__DATA TO PROCESS__.
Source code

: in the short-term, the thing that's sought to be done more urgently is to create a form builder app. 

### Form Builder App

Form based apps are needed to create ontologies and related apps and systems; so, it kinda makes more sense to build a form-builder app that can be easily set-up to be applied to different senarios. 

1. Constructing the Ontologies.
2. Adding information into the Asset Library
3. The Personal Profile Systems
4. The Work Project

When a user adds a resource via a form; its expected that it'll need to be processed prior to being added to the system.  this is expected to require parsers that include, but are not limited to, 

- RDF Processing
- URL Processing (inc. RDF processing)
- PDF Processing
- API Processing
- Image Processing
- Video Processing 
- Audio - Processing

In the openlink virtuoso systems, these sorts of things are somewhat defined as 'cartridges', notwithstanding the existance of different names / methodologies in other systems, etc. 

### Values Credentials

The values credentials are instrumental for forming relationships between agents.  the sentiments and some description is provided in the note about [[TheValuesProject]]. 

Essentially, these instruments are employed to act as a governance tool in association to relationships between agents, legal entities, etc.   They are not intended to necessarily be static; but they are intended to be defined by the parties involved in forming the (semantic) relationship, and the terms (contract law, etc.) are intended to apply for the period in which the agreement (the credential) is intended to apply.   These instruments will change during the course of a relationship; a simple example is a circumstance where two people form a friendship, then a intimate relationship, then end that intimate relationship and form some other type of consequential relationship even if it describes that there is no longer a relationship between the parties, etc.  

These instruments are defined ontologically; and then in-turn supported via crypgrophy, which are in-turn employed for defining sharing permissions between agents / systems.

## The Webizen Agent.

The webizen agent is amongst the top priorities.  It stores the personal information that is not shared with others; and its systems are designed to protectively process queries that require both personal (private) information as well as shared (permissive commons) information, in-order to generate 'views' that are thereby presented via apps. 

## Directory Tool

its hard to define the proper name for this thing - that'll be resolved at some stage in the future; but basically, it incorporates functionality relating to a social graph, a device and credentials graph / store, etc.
...
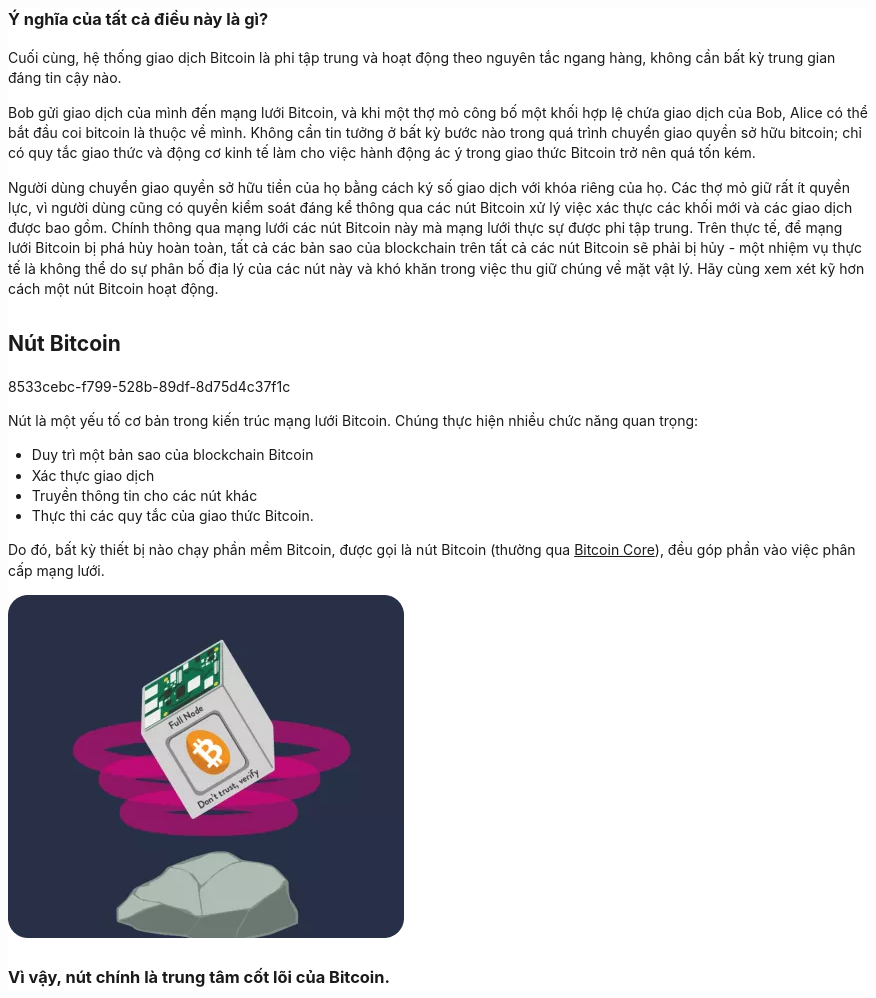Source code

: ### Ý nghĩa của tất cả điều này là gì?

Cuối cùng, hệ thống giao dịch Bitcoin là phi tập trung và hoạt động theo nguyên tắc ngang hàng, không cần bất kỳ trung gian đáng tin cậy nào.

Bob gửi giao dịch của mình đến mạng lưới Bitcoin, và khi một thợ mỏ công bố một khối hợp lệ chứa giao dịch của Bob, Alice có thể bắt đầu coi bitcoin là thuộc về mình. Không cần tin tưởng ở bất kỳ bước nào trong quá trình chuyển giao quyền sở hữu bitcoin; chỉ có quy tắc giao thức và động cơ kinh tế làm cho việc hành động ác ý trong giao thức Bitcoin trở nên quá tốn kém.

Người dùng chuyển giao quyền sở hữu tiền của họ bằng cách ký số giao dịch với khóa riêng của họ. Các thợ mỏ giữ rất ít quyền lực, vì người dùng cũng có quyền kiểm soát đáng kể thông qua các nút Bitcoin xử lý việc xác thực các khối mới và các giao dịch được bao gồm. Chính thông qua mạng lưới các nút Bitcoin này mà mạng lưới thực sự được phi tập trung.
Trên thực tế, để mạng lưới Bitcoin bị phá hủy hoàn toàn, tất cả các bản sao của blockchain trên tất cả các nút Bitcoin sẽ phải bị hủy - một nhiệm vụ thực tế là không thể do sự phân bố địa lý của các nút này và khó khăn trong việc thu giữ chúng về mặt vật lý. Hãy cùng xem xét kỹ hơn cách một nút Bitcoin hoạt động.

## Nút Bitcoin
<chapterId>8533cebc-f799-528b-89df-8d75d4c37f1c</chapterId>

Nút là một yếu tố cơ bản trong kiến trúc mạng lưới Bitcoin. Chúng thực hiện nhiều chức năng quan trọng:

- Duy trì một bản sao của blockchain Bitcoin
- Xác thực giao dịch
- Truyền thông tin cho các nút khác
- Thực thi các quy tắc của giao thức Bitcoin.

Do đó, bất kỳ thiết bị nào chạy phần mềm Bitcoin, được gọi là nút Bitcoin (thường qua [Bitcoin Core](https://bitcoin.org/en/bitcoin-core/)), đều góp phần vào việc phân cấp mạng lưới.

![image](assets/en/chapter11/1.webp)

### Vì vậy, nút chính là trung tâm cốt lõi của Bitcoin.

__REQUIRED ACTION__.
Please write out the part of the records that opens with the line containing "1. Constructing the Ontologies." and closes with the line containing "### Values Credentials", changing "Asset Library" to "Resource Library" and leaving everything else the same.

__YOUR SOLUTION__.
1. Constructing the Ontologies.
2. Adding information into the Resource Library
3. The Personal Profile Systems
4. The Work Project

When a user adds a resource via a form; its expected that it'll need to be processed prior to being added to the system.  this is expected to require parsers that include, but are not limited to, 

- RDF Processing
- URL Processing (inc. RDF processing)
- PDF Processing
- API Processing
- Image Processing
- Video Processing 
- Audio - Processing

In the openlink virtuoso systems, these sorts of things are somewhat defined as 'cartridges', notwithstanding the existance of different names / methodologies in other systems, etc. 

### Values Credentials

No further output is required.